• How to complete this task: Copy every one of the items below word for word, leaving out the pictures.

Top of Available records

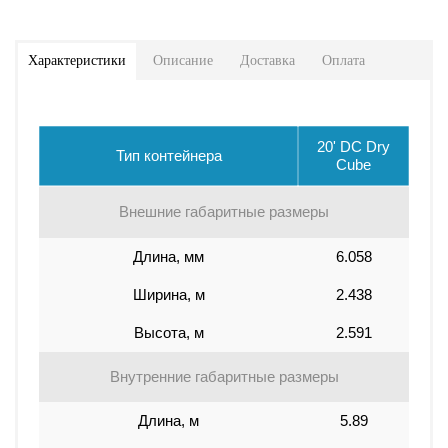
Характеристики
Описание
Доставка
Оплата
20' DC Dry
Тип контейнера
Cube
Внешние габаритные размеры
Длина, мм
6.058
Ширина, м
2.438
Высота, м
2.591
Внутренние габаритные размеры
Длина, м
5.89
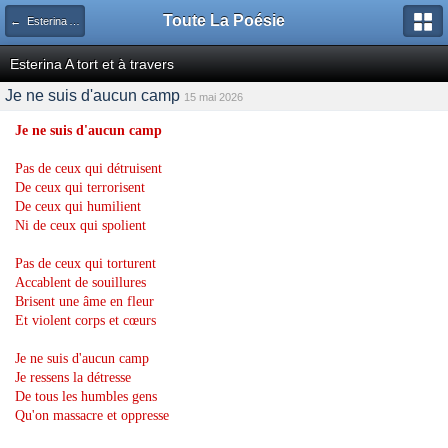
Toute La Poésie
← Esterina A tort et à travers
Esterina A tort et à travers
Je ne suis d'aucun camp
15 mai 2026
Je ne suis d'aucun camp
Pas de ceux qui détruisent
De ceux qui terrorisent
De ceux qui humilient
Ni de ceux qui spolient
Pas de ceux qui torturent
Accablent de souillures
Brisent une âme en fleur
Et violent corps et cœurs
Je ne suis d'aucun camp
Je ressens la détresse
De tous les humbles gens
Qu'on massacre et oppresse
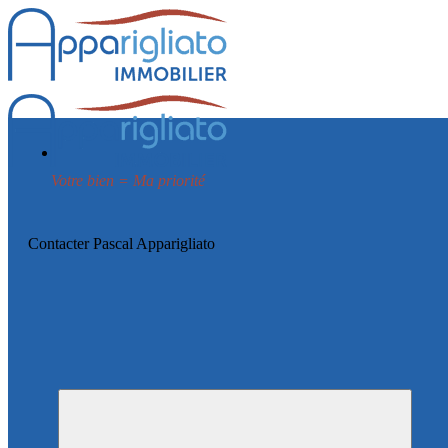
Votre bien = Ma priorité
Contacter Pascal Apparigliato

Bottom of Available records

• Written answer:
Характеристики
Описание
Доставка
Оплата
20' DC Dry
Тип контейнера
Cube
Внешние габаритные размеры
Длина, мм
6.058
Ширина, м
2.438
Высота, м
2.591
Внутренние габаритные размеры
Длина, м
5.89
Toute La Poésie
← Esterina A tort et à travers
Esterina A tort et à travers
Je ne suis d'aucun camp
15 mai 2026
Je ne suis d'aucun camp
Pas de ceux qui détruisent
De ceux qui terrorisent
De ceux qui humilient
Ni de ceux qui spolient
Pas de ceux qui torturent
Accablent de souillures
Brisent une âme en fleur
Et violent corps et cœurs
Je ne suis d'aucun camp
Je ressens la détresse
De tous les humbles gens
Qu'on massacre et oppresse
Votre bien = Ma priorité
Contacter Pascal Apparigliato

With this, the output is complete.